REQUEST:
All pictures must be left out as you transcribe the lines from the first line of the data to the line containing "V ... Partie gewertet in Vorperi", both included.

THE DATA:
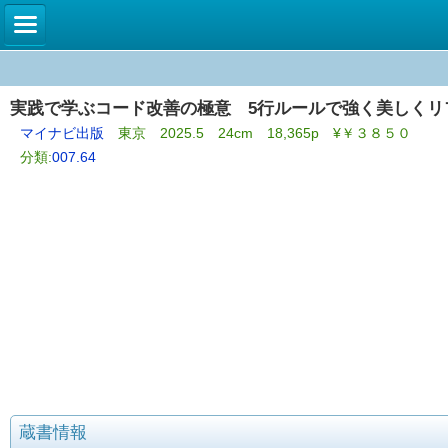
実践で学ぶコード改善の極意 5行ルールで強く美しくリファクタリング
マイナビ出版
東京 2025.5 24cm 18,365p ¥￥３８５０
分類:
007.64
蔵書情報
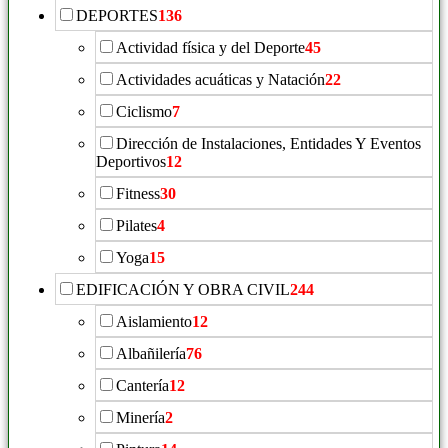
DEPORTES
136
Actividad física y del Deporte
45
Actividades acuáticas y Natación
22
Ciclismo
7
Dirección de Instalaciones, Entidades Y Eventos
Deportivos
12
Fitness
30
Pilates
4
Yoga
15
EDIFICACIÓN Y OBRA CIVIL
244
Aislamiento
12
Albañilería
76
Cantería
12
Minería
2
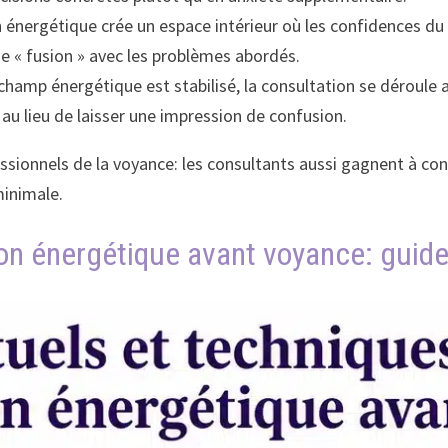
 énergétique crée un espace intérieur où les confidences du 
e « fusion » avec les problèmes abordés.
 champ énergétique est stabilisé, la consultation se déroule 
au lieu de laisser une impression de confusion.
essionnels de la voyance: les consultants aussi gagnent à 
minimale.
ion énergétique avant voyance: guid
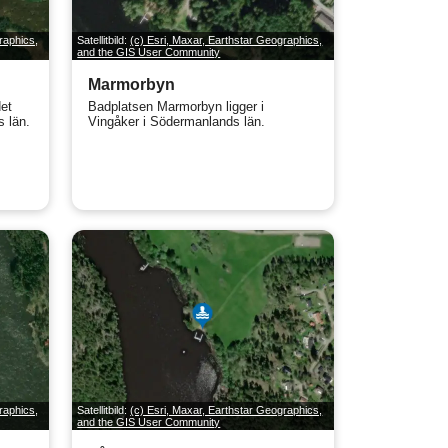
raphics,
Satellitbild:
(c) Esri, Maxar, Earthstar Geographics,
and the GIS User Community
Marmorbyn
et
Badplatsen Marmorbyn ligger i
s län.
Vingåker i Södermanlands län.
raphics,
Satellitbild:
(c) Esri, Maxar, Earthstar Geographics,
and the GIS User Community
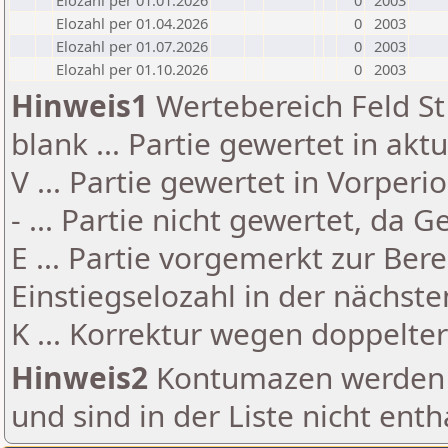
Elozahl per 01.01.2026
0
2003
Elozahl per 01.04.2026
0
2003
Elozahl per 01.07.2026
0
2003
Elozahl per 01.10.2026
0
2003
Hinweis1
Wertebereich Feld St 
blank ... Partie gewertet in akt
V ... Partie gewertet in Vorperi
- ... Partie nicht gewertet, da 
E ... Partie vorgemerkt zur Be
Einstiegselozahl in der nächst
K ... Korrektur wegen doppelt
Hinweis2
Kontumazen werden g
und sind in der Liste nicht enth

ANSWER BOX:
実践で学ぶコード改善の極意 5行ルールで強く美しくリファクタリング
マイナビ出版
東京 2025.5 24cm 18,365p ¥￥３８５０
分類:
007.64
蔵書情報
DEPORTES
136
Actividad física y del Deporte
45
Actividades acuáticas y Natación
22
Ciclismo
7
Dirección de Instalaciones, Entidades Y Eventos
Deportivos
12
Fitness
30
Pilates
4
Yoga
15
EDIFICACIÓN Y OBRA CIVIL
244
Aislamiento
12
Albañilería
76
Cantería
12
Minería
2
 énergétique crée un espace intérieur où les confidences du 
e « fusion » avec les problèmes abordés.
 champ énergétique est stabilisé, la consultation se déroule 
au lieu de laisser une impression de confusion.
essionnels de la voyance: les consultants aussi gagnent à 
minimale.
ion énergétique avant voyance: guid
raphics,
Satellitbild:
(c) Esri, Maxar, Earthstar Geographics,
and the GIS User Community
Marmorbyn
et
Badplatsen Marmorbyn ligger i
s län.
Vingåker i Södermanlands län.
raphics,
Satellitbild:
(c) Esri, Maxar, Earthstar Geographics,
and the GIS User Community
Elozahl per 01.01.2026
0
2003
Elozahl per 01.04.2026
0
2003
Elozahl per 01.07.2026
0
2003
Elozahl per 01.10.2026
0
2003
Hinweis1
Wertebereich Feld St 
blank ... Partie gewertet in akt
V ... Partie gewertet in Vorperi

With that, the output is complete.